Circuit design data
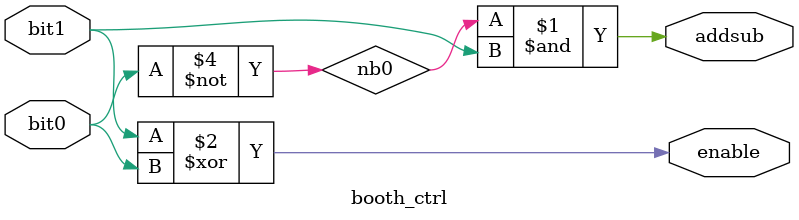
<source format=v>
module booth_ctrl(addsub, enable, bit1, bit0);

	input bit1, bit0;
	output addsub, enable;
	
	wire nb1, nb0;
	
	not notb1(nb1, bit1);
	not notb0(nb0, bit0);
	
	// outputs 1 for sub
	
	and as(addsub, nb0, bit1);
	xor e(enable, bit1, bit0);
endmodule

</source>
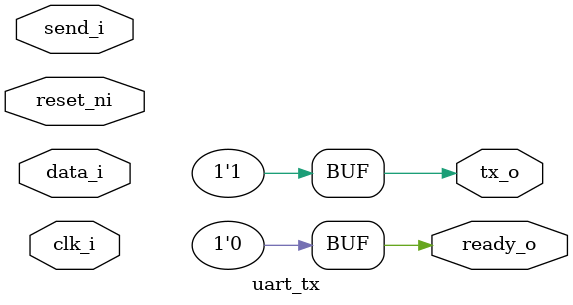
<source format=sv>

module uart_tx (
  input wire       reset_ni, // I; Asynchronous reset (active low)
  input wire       clk_i,    // I; System clock  
  input wire       send_i,   // I; start to send a new data byte
  input wire [7:0] data_i,   // I; data to send
  output logic     ready_o,  // O; ready to take new data
  output logic     tx_o      // O; Serial UART data stream
);

  // -------------------------------------------------------------------------
  // Definition
  // -------------------------------------------------------------------------

  // -------------------------------------------------------------------------
  // Implementation
  // -------------------------------------------------------------------------
  assign ready_o = 1'b0;
  assign tx_o    = 1'b1;
  
 
endmodule
 

</source>
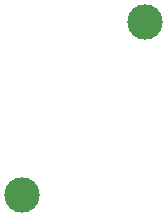
<source format=gbr>
%TF.GenerationSoftware,KiCad,Pcbnew,(6.0.6)*%
%TF.CreationDate,2022-08-27T18:47:08+08:00*%
%TF.ProjectId,Stealthburner_Toolhead_PCB,53746561-6c74-4686-9275-726e65725f54,rev?*%
%TF.SameCoordinates,Original*%
%TF.FileFunction,NonPlated,1,4,NPTH,Drill*%
%TF.FilePolarity,Positive*%
%FSLAX46Y46*%
G04 Gerber Fmt 4.6, Leading zero omitted, Abs format (unit mm)*
G04 Created by KiCad (PCBNEW (6.0.6)) date 2022-08-27 18:47:08*
%MOMM*%
%LPD*%
G01*
G04 APERTURE LIST*
%TA.AperFunction,ComponentDrill*%
%ADD10C,3.000000*%
%TD*%
G04 APERTURE END LIST*
D10*
%TO.C,J9*%
X133451600Y-118561600D03*
%TO.C,J1*%
X143860000Y-103936800D03*
M02*

</source>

- [What you will do]: Go down the entries above from the line containing "new data byte" to the line containing "G04 Gerber Fmt" and write out each line exactly, leaving pictures out.

- [Output below]:
  input wire       send_i,   // I; start to send a new data byte
  input wire [7:0] data_i,   // I; data to send
  output logic     ready_o,  // O; ready to take new data
  output logic     tx_o      // O; Serial UART data stream
);

  // -------------------------------------------------------------------------
  // Definition
  // -------------------------------------------------------------------------

  // -------------------------------------------------------------------------
  // Implementation
  // -------------------------------------------------------------------------
  assign ready_o = 1'b0;
  assign tx_o    = 1'b1;
  
 
endmodule
 

</source>
<source format=gbr>
%TF.GenerationSoftware,KiCad,Pcbnew,(6.0.6)*%
%TF.CreationDate,2022-08-27T18:47:08+08:00*%
%TF.ProjectId,Stealthburner_Toolhead_PCB,53746561-6c74-4686-9275-726e65725f54,rev?*%
%TF.SameCoordinates,Original*%
%TF.FileFunction,NonPlated,1,4,NPTH,Drill*%
%TF.FilePolarity,Positive*%
%FSLAX46Y46*%
G04 Gerber Fmt 4.6, Leading zero omitted, Abs format (unit mm)*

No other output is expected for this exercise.